Excerpt to read

---

Unfortunately, since no one has implemented the November spec in regards to this yet, I can't test these scenarios to see what others interpretations are.

A Scenario:

A map of a 10 Km x 10 Km region where 1 user unit represents 1 meter on the ground displayed in a 20 cm x 20 cm SVG drawing with 12 pt font and 1 pixel line width.

This could be represented by:

<svg width="20cm" height="20cm" viewBox="0 0 10000 10000" style="stroke-width:1px; font-size:12pt" preserveAspectRatio="none">
	<!--  middle road's north curb -->
	<d path="M0 4995 L 10000 4995"/>
	<!--  middle road's south curb  -->
	<d path="M0 5005 L 10000 5005"/>
</svg>

[Note: I'll going to try to mark any "device" dimensions with an asterisk]

My intention is that the display area on the device in 20 cm* x 20 cm*, a user unit = 0.002 cm*, and that a pixel, assuming 20 cm* = 1000 pixels, is 10 user units (or 10m on the ground).  Two 1-pixel
(0.02 cm*)
lines should be drawn from 10 cm* (+/0.02 cm*) below the upper left corner to 10 cm* below and 20 cm* to the right of the upper left corner.

That would seem to conflict with the statement:

A px unit and a user unit are defined to be equivalent in SVG. Thus, a length of "5px" is the same as a length of "5".  

and with all the "1pt == 1.25px == 1.25 user units"

The discussion in the following paragraphs use the term "real world units" when they really mean "device units" or "display units".

What I would suggest is that:

1. That the conversion between pixels and user units be set and scoped by viewport creation elements.

2. Conversions from units such as pt, cm, etc, be accomplished by using a device-constant conversion between the unit and pixels and the in scope conversion between pixels and user units.  Conversions
between em's should only be slightly more complicated.

3. The conversion is unaffected by transforms.

<svg width="20cm" height="20cm" viewBox="0 0 10000 10000" style="stroke-width:1px; font-size:12pt" preserveAspectRatio="none">
	<text x="0" y="2000">Displays as 12pt</text>
	<g transform="scale(2)">
		<text x="0" y="2000">Displays as 24pt</text>
	</g>
</svg>

In both cases the font-size is converted to the same user units (roughly 200) so it is equivalent to:

<svg width="20cm" height="20cm" viewBox="0 0 10000 10000" preserveAspectRatio="none">
	<text x="0" y="2000" font-size="200">Displays as 12pt</text>
	<g transform="scale(2)">
		<text x="0" y="2000" font-size="200">Displays as 24pt</text>
	</g>
</svg>

4. Proportional zooming is implemented by manipulating transforms.

---

Keypoint data per instance
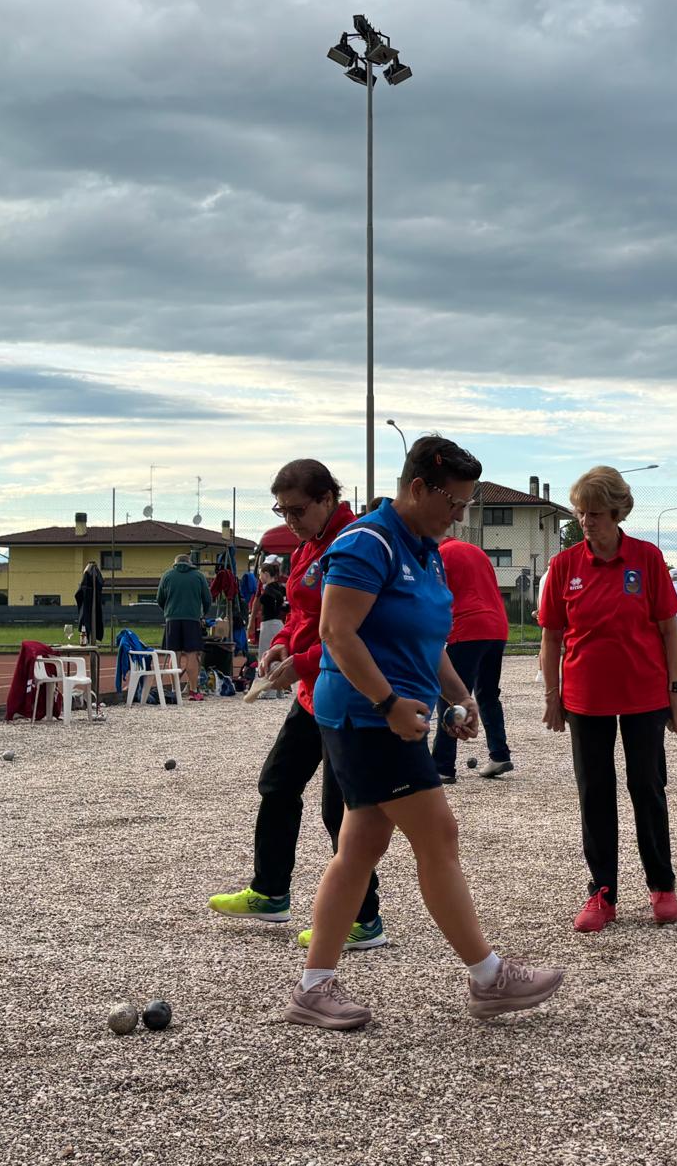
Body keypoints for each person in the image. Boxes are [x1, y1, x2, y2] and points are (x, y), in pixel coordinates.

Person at [285, 436, 564, 1030]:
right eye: (454, 502)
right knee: (438, 834)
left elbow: (425, 640)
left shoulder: (425, 548)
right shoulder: (367, 542)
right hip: (365, 716)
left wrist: (459, 696)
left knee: (359, 847)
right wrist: (387, 703)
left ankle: (313, 987)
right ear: (418, 489)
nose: (459, 515)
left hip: (388, 712)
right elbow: (337, 632)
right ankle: (488, 977)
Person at [207, 463, 386, 948]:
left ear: (328, 498)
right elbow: (304, 615)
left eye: (298, 509)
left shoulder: (354, 542)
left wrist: (302, 662)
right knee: (278, 783)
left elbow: (355, 629)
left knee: (340, 809)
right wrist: (283, 643)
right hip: (312, 691)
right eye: (282, 510)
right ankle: (270, 892)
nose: (290, 520)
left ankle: (364, 918)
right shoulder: (309, 546)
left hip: (344, 691)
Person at [539, 466, 677, 934]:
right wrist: (553, 694)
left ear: (618, 511)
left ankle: (661, 886)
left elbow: (670, 630)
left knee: (647, 787)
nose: (587, 522)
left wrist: (676, 691)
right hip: (586, 698)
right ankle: (601, 892)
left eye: (596, 514)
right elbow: (551, 637)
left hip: (645, 695)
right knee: (595, 794)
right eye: (582, 513)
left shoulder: (646, 559)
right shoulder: (565, 565)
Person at [433, 534, 514, 781]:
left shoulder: (440, 555)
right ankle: (499, 754)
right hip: (497, 626)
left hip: (468, 627)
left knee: (451, 695)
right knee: (488, 693)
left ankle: (442, 766)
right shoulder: (476, 551)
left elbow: (437, 596)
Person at [156, 553, 213, 700]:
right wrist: (202, 614)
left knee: (174, 654)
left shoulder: (167, 576)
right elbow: (207, 599)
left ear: (175, 563)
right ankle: (193, 690)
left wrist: (168, 611)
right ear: (190, 563)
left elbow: (159, 599)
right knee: (192, 654)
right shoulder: (198, 576)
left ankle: (175, 690)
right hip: (192, 619)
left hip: (172, 620)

---

Actions to take
(1) According to the SVG units message, how is proportional zooming implemented?
(2) Copy the stretch of the SVG units message from "A map of a 10" through "pixel line width.".
The rows come from a different source than the SVG units message.

Answers
(1) By manipulating transforms.

(2)
A map of a 10 Km x 10 Km region where 1 user unit represents 1 meter on the ground displayed in a 20 cm x 20 cm SVG drawing with 12 pt font and 1 pixel line width.